Passando alle misure che dovrebbero aumentare il gettito, al primo posto per incassi stimati c’è l’articolo 42 (anche questo quasi identico a una disposizione del decreto fiscale del 2018) che consente di chiudere ogni lite con il fisco, dal primo grado alla cassazione, pagando una percentuale del valore della controversia variabile a seconda della probabilità di vittoria. In caso di ricorso pendente in primo grado la quota è del 90%, che scende al 40% se l’Agenzia delle Entrate ha perso in primo grado, al 15 se è risultata soccombente in secondo grado e al 5% per definire una lite in Cassazione se le Entrate hanno perso nei gradi precedenti. Il gettito atteso è di 1,1 miliardi di cui solo 165 nel 2023.

L’articolo 40 su un ulteriore “ravvedimento speciale delle violazioni tributarie” attraverso il pagamento in due anni di “un diciottesimo del minimo edittale delle sanzioni”, oltre ad imposta e interessi dovuti, determina una perdita di 119 milioni nel 2023. Questo perché, in assenza di modifiche, l’anno prossimo i contribuenti avrebbero “ravveduto errori ed omissioni” per oltre 1 miliardo, mentre per effetto della nuova disposizione ne pagheranno solo la metà.

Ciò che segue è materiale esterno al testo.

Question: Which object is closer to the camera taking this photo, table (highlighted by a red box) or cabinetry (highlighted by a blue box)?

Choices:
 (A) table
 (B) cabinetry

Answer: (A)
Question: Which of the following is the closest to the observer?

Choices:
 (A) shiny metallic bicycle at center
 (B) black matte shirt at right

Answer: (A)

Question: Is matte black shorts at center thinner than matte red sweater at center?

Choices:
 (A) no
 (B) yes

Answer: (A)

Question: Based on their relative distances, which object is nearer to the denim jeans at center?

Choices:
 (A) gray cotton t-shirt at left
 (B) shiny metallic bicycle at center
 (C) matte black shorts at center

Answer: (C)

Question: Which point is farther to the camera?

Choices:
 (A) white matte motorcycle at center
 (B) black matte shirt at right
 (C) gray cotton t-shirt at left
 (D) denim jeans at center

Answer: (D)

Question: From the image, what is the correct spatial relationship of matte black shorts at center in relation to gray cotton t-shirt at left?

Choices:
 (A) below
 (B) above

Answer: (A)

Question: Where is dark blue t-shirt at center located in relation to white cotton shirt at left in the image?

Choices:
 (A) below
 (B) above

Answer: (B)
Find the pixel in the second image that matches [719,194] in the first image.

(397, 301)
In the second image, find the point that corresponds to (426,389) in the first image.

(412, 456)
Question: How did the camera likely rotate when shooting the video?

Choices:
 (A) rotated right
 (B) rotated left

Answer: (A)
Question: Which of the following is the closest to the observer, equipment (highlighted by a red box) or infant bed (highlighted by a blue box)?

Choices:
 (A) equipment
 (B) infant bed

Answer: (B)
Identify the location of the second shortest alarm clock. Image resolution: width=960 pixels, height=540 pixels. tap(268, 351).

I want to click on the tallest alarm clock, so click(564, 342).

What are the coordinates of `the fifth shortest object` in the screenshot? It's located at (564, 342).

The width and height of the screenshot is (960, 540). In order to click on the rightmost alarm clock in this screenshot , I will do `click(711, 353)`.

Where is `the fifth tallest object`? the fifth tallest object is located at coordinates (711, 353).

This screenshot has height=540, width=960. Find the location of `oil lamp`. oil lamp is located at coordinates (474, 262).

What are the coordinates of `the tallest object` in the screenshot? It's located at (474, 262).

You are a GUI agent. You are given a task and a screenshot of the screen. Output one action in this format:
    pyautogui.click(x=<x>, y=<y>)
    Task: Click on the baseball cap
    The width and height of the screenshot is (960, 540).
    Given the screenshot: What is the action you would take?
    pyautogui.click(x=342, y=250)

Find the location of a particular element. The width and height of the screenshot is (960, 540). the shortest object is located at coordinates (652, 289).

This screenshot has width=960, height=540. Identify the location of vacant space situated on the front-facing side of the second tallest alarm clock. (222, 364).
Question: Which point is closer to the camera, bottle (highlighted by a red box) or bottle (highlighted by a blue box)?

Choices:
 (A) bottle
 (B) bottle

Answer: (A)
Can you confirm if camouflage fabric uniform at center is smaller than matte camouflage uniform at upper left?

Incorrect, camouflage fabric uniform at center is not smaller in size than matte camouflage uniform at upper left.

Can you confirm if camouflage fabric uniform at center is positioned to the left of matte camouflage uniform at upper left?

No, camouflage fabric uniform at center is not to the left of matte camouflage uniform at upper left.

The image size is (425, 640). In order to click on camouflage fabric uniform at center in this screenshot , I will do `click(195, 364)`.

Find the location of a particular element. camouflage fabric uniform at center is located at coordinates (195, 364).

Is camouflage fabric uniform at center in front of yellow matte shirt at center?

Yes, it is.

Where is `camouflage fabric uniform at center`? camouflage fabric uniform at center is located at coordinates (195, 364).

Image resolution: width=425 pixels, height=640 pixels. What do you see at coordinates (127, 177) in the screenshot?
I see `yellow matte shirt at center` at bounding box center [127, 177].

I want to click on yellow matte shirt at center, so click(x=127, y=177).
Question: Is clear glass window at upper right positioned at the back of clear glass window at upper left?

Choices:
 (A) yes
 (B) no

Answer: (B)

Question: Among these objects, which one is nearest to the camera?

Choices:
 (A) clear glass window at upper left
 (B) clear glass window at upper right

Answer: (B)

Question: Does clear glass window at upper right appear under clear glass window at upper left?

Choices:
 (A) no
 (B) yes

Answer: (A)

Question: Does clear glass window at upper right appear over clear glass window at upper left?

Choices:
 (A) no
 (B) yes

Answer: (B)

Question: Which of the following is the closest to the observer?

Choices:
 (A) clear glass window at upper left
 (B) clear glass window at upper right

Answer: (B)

E il presunto incentivo alla regolarizzazione dato dalle minori sanzioni non sarà sufficiente per coprire i mancati incassi. Al contrario, nel 2024 sono attesi maggiori introiti per 963 milioni nel 2024. Non molto considerato che le violazioni complessive in materia ammontano in media ogni anno a 65 miliardi di euro.

Nessun introito, in via prudenziale, è attribuito invece alla regolarizzazione delle irregolarità formali pagando solo 200 euro per ogni periodo di imposta coinvolto. Idem per la “Regolarizzazione degli omessi pagamenti di rate dovute a seguito di acquiescenza, accertamento con adesione, reclamo/mediazione e conciliazione giudiziale” con il versamento integrale di quanto dovuto entro il 31 marzo 2023 o in 20 rate trimestrali. “Alla disposizione in esame non si ascrivono maggiori entrate per il bilancio dello Stato”, annota tristemente il Mef, “in considerazione della manifestata bassa propensione all’adempimento, seppure in condizioni di favore, da parte della platea dei possibili destinatari della misura, prudenzialmente, alla disposizione in esame non si ascrivono maggiori entrate per il bilancio dello Stato”.